By: Marc H. Morial
President and CEO
National Urban League
Philadelphia's public school system is set to become the first in a major city to require that students take a course in African-American history in order to graduate from high school.
The course, which students will take in the tenth grade, was approved in February by a unanimous vote of the five-member school board. Students entering the ninth grade in Philadelphia high schools in September will be the first to have to meet the requirement.
The mandate marks the culmination of nearly four decades of efforts by community activists and parents to have the schools, two-thirds of whose students now are black, require such a course.
Not surprisingly, according to news reports, some opposition to the requirement has surfaced.
Actually, "opposition" may be too strong a word.
But it's important to explore that challenge because it comes from a significant white political figure—namely, the Speaker of the Pennsylvania House of representatives, John Perzel, who represents a Philadelphia district that is largely white. Rep.

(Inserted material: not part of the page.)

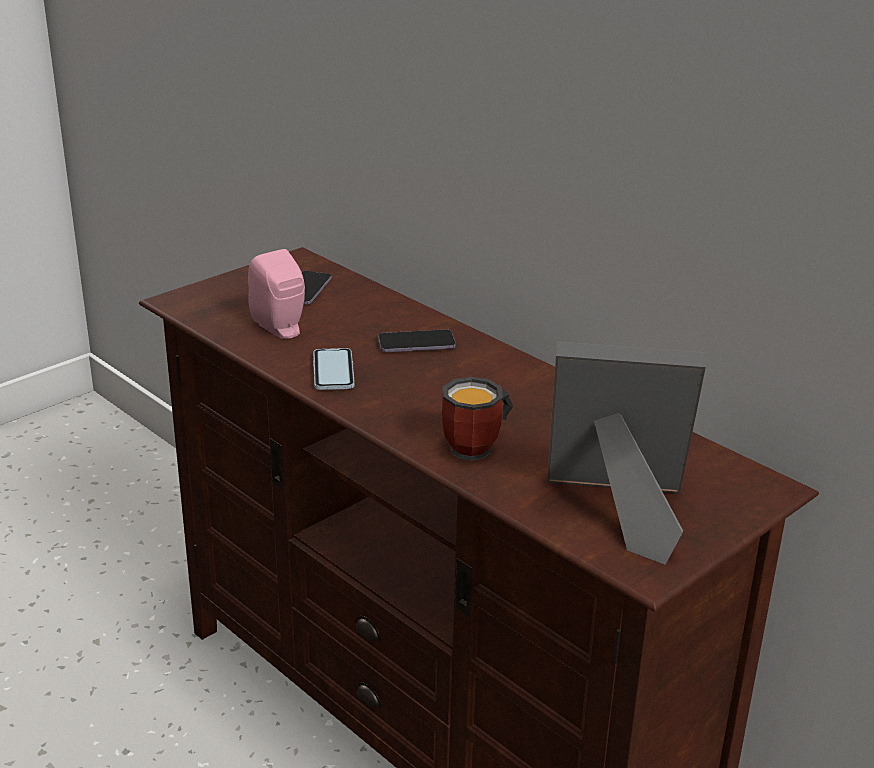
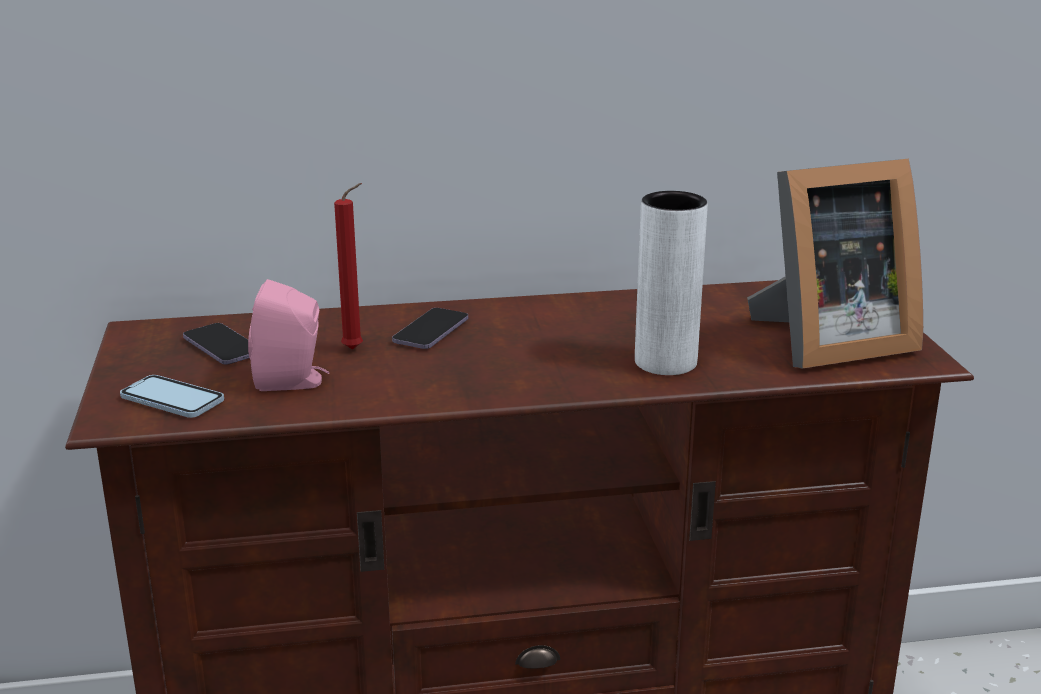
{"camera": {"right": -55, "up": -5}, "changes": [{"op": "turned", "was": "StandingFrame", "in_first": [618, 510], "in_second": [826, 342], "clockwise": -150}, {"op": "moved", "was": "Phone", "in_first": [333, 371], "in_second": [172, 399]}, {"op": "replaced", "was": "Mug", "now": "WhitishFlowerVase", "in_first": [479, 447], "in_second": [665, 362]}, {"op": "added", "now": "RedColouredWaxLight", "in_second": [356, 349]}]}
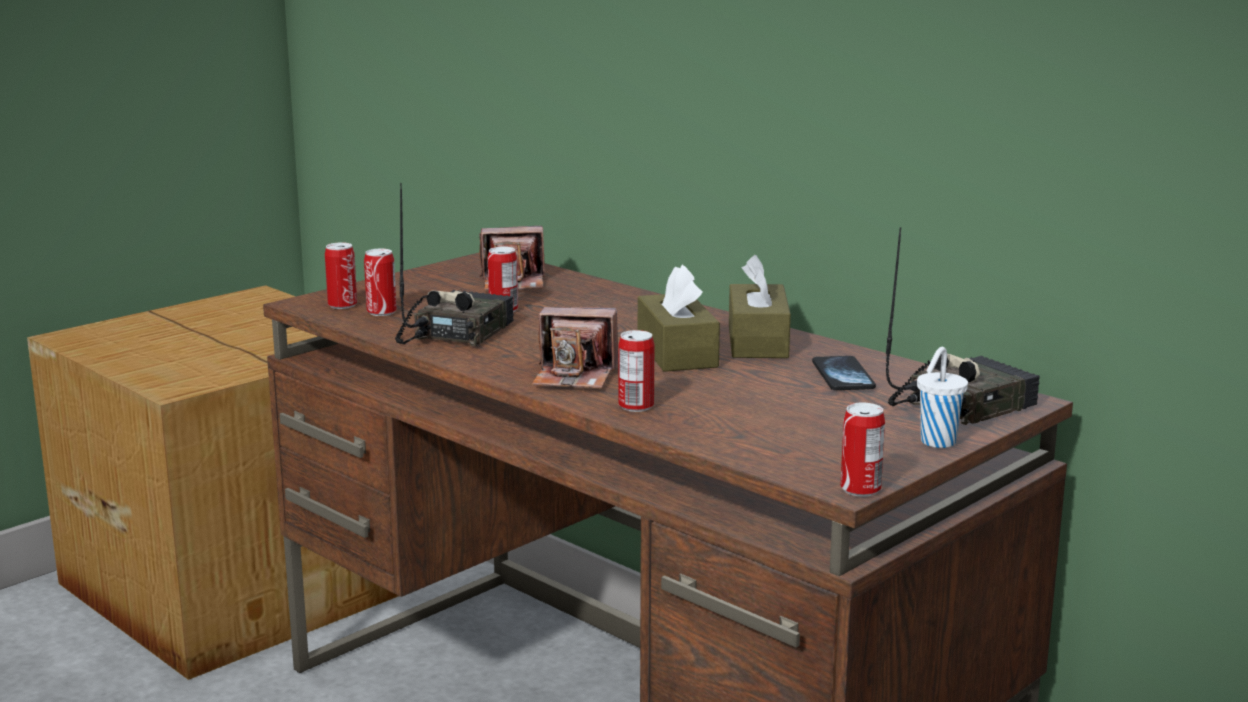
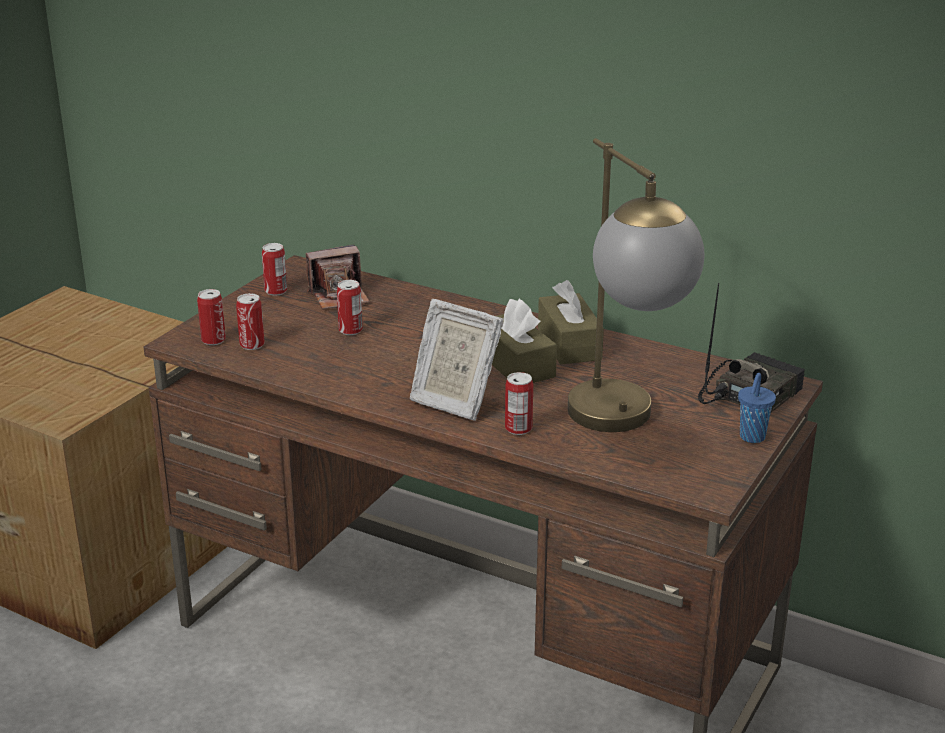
{"camera": {"right": -15, "up": 10}, "changes": [{"op": "removed", "was": "RadioReceiver", "in_first": [455, 332]}, {"op": "replaced", "was": "StillCamera", "now": "StandingFrame", "in_first": [575, 376], "in_second": [453, 401]}, {"op": "recoloured", "was": "WhitishCup", "now": "BluishCup", "in_first": [936, 443], "in_second": [751, 438]}, {"op": "removed", "was": "Phone", "in_first": [843, 376]}, {"op": "moved", "was": "Can", "in_first": [860, 489], "in_second": [276, 291]}, {"op": "added", "now": "LampForATable", "in_second": [625, 425]}]}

Perzel, who's strongly supported the school system on other issues, issued a letter calling the new course "unnecessary," expressed concern that it would "divide, rather than unite the district's student body," and told the Philadelphia Inquirer that he doubted many black Philadelphia students had any interest in Africa. "Most of these kids will never go to Africa. They have no affinity for Africa," he was quoted as saying.

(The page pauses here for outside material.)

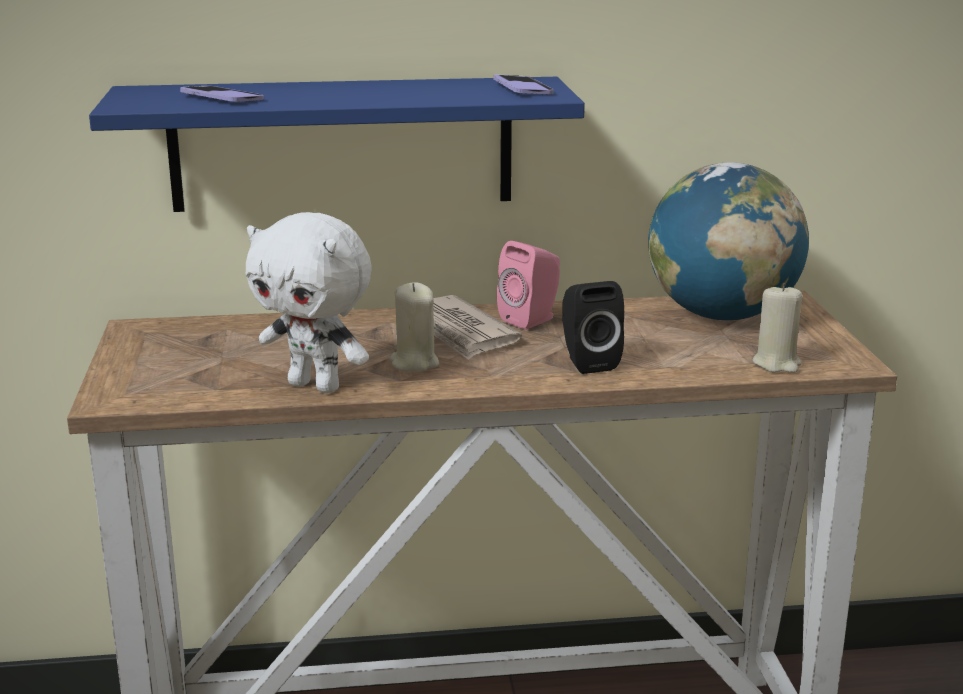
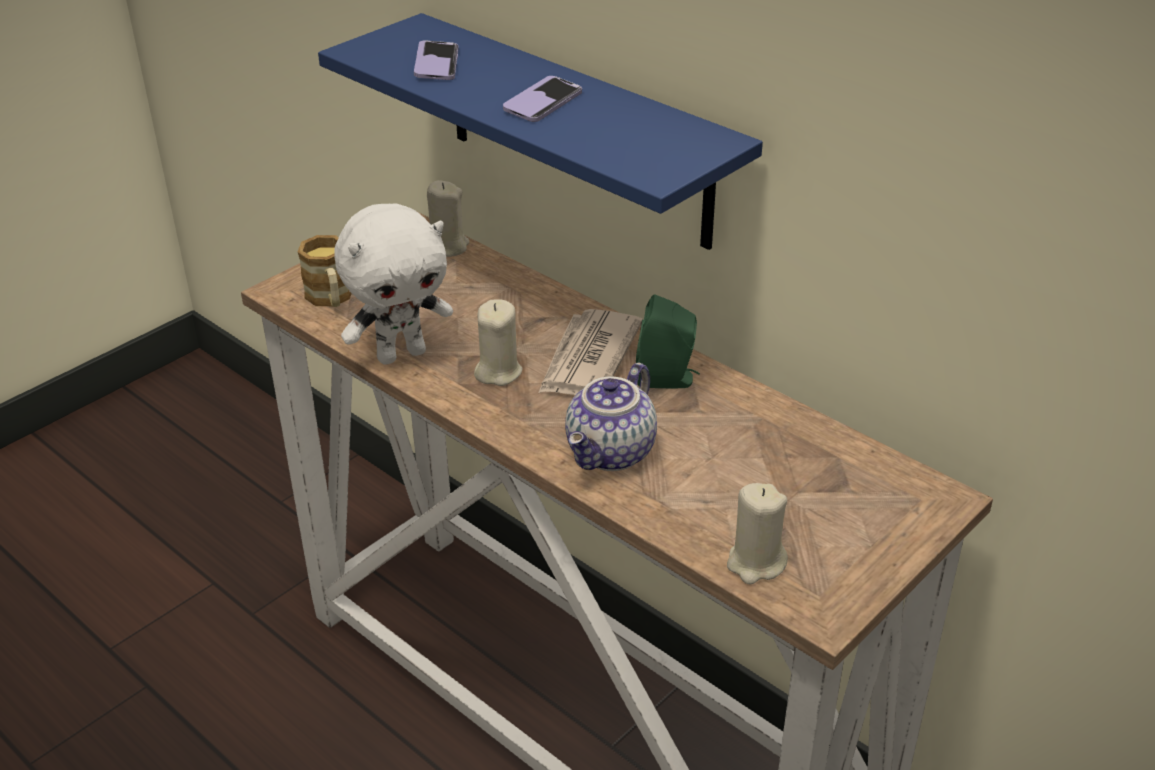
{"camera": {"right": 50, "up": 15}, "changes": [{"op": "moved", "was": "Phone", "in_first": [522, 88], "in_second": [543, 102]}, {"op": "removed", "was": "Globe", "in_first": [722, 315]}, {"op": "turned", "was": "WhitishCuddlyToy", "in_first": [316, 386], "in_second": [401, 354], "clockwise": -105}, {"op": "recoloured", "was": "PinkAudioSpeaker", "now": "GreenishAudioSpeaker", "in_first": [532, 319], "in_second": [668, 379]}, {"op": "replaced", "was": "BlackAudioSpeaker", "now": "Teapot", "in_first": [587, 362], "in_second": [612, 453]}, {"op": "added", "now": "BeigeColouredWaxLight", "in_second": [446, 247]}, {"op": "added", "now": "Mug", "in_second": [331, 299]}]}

I, for one, welcome Philadelphia school officials' forward-thinking action. And I welcome Rep. Perzel's comments—because they underscore the point made by Philadelphia's School superintendent, Paul G. Vallas to the New York Times:
"You cannot understand American history without understanding the African-American experience; I don't care what anybody says," said Vallas, who is white. "It benefits African-American children who need a more comprehensive understanding of their own culture, and it also benefits non-African-Americans to understand the full totality of the American experience."
Supt. Vallas is right.
Indeed, for those who think of African-American History and American History as completely separate and distinct fields, or of the former as merely ethnic-group cheerleading—the last year or so has offered a powerful and at times wrenching corrective.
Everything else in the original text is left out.